GuySuCo plans to invest $244M in training, according to the company’s Chief Executive Officer, Paul Bhim, to satisfy the industry’s many demands, including qualified persons to occupy and/or replenish senior positions at GuySuCo.
The sugar industry was credited with giving birth to some of Guyana’s brightest minds and the GuySuCo training centre was the alma mater. Minister of Agriculture, Dr. Leslie Ramsammy described it as “an iconic institution”.
The centre recorded an increase in applications for enrollment for the 2008–2012 programme and is celebrating a record in academic achievement with 111 distinctions, 9 credits and one pass.
The training fields which many of the students attained multiple distinctions include Fitter Machinist, Agri Mechanics, Electrician, Auto Electrician, Instrument Repair Mechanic and Sugar Boiler.
Manager at the centre, Lall Persaud in his report attributed such achievements to the re-design of the curriculum which saw the addition of new courses and efforts at creating awareness about the institution and its benefits.
The centre provides all encompassing training to help students become well rounded individuals – a huge accomplishment worth celebrating, according to Minister Ramsammy.
“It is an acknowledgement that we have built this programme to a certain quality.
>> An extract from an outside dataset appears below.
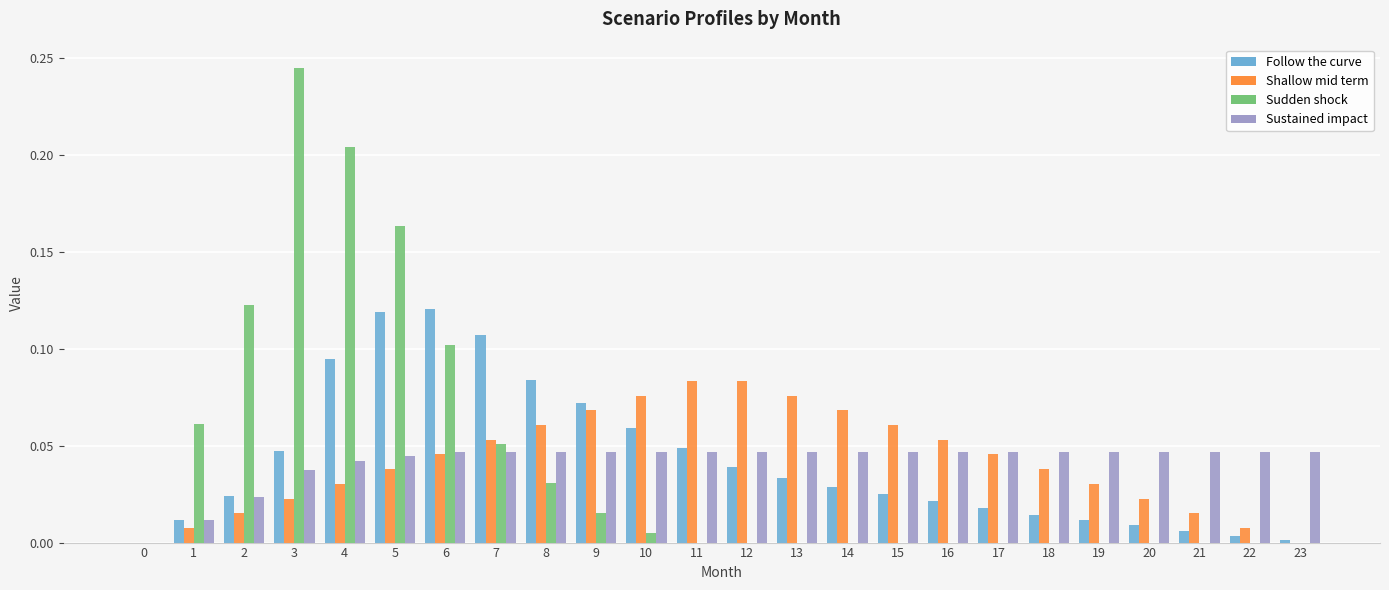

Which series changed the most between 9 and 22?

Follow the curve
There is room to build it more…but GuySuCo is no longer doing what we did in 1957…today, the trainees at this institution, whilst we hope will all go into the sugar industry and stay in the sugar industry, indeed are being trained to contribute to the development of our country,” Minister Ramsammy said.
The 2008-2012 programme saw the resident students copping first prizes in a science fair and while competing against other institutions in various sport disciplines like volleyball, basketball and cricket.
The fact that many take their skills to fields after receiving training is a concern for the company that is seeking to strengthen its human resource base and Minister Ramsammy highlighted the gender imbalance as a demerit.
The need for more training resources, and the resumption of evening classes were pointed out in the Manager’s report.